Alıştırma görevleri:
1. Başkent derbisi yazısına göre maçın adamı kimdir?
2. Başkent derbisi yazısında adı geçen futbol kulüplerinin hepsini sıralayın.
3. Başkent derbisi yazısını son cümlesinden sonra sürdürün.

Derbiler yerel bazda şehre heyecan ve enerji veren maçlardır.
Başkent’de Ankaragücü ve Gençlerbirliği yaklaşık 100 yıldır tatlı bir rekabet içindeler.
Bu hafta da 2 kulüp Başkent derbisinde karşı karşıya geldiler.
Ancak maalesef bu maça derbi demeye bin şahit ister!
Öncelikle ev sahibi Gençlerbirliği olması nedeniyle tribünlerde bir Gençlerbirliği ağırlığı olması gerekiyordu.
Ama boş tribünlerde oynandı maç
Gelenlere saygısızlık etmek istemem. Sözüm elbette onlara değil. Ama Gençlerbirliği taraftarı eğer bu maça gelmeyecekse hangi maça gelecek?
Öte yandan Gençlerbirliği yönetimi hatırladığım kadarıyla geçen sezon oynanan Trabzonspor kupa maçında kale arkasında Trabzonsporlu taraftarlara, neredeyse o tribünün yarısı kadar yer vermişlerdi. Ama Ankaragücü’ne artışı 210 kişi ile sınırlı tuttular. Neden Ankaragücü’ne gelince cimri davranıldı bunu anlayamadım.
Sahaya bakıyorum. Koskoca derbinin ismine yakışmayacak bir futbol var ortada.
Özellikle maçın ikinci yarısı gerçekten zaman kaybı. Zaten 1.Lige düşmüşsünüz raiting azalmış. Bir de kötü futbol olunca nasıl bu derbinin alıcısı olacak?
Oluyor mu bu?
Ankaragücü’nde daha kaliteli ayaklar var elbette. Ama bunu sahaya yansıtamadılar. 15 ve 30.dakikalar arası Ankaragücü’nün iyi futbolu ve pozisyonları var. Ama pozisyonlar kaleci Erhan Erentürk’e takıldı. Maçın adamı kesinlikle 2 açıdan Erhan Erentürk. Hem maçı aldı, takımına kazandırdı, hem de ikinci yarıda maçı yavaşlattı öldürdü! Saymam mümkün değil. Ama bilemiyorum futboldan ve bizim zamanımızdan acaba kaç dakika çaldı!
Ankaragücü için deplasmanlarda hep aynı film izleniyor. Ankaragücü pozisyonlara giriyor ama atamıyor. Sonunda yiyor ve kaybediyor.
Bu film vizyona gireli çok oldu. Keşke bir bitse artık da, bizde rahat etsek. Zira 13 maç oynayıp 6 yenilgi alan takım için şampiyonluktan söz edemeyiz.
Her deplasman bir kabus! Üstelik ligin geride kalan kısmında daha bir çok zor deplasman maçı oynanacak.
Devre arasında kadar yukarıdan kopmamak lazım, transferle takım yukarı doğru ivme yakalayabilir diye düşünüyoruz. Ama her hafta yukarıdan biraz daha uzaklaşıyoruz.

Veri kümesi girdileri
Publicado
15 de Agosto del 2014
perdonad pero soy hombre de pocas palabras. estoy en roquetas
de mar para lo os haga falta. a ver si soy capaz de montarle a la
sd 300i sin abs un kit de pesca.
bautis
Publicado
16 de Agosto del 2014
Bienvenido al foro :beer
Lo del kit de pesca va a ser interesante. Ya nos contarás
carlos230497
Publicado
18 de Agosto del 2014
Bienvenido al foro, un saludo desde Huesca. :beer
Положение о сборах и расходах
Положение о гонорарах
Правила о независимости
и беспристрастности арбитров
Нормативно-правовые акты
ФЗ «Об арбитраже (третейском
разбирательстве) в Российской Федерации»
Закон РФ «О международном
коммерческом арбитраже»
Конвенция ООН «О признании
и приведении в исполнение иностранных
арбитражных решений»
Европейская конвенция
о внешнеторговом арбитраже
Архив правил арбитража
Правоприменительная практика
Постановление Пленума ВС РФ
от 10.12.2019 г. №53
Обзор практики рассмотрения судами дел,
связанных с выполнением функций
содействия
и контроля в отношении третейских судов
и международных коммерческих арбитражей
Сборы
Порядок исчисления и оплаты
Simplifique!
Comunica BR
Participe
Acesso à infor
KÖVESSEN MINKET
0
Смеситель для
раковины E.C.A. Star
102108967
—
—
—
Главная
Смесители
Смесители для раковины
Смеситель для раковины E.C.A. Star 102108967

Alıştırma sonuçları:
1. Kaleci Erhan Erentürk.

2. Ankaragücü, Gençlerbirliği, Trabzonspor

3.
Oysa Milli aradan önce takım yukarı doğru bir ivme yakalamıştı. Ama aranın ardından ligdeki 6.yenilgi geldi.
Bu maç benim bu güne kadar izlediğim en kötü derbi olabilir.
Maçın özetine bakıyorsunuz yayıncı kuruluş sadece 2 dakika yer ayırmış. 2 dakikada 5 pozisyon var. Demek ki kayda değer bir şey yok!
Bir Ankaragücü-Gençlerbirliği derbisi şehirde bu kadar ses getiriyorsa, o zaman şapkayı masaya koyup uzun süre “Biz nerede hata yaptık” diye düşünmek gerekli.
Peki 13 maçta 6 yenilgi alan bir takım şampiyon olabilir mi? Bence olamaz…
Dikkat edilmeli sezon elden uçup gitmemeli.
Kenan Koçak, başarılı veya başarısız bu tartışılır. Ama bu alternatifsiz kadroyu kimin eline verseniz, bundan daha iyisini yapacağına da inanmıyorum ben.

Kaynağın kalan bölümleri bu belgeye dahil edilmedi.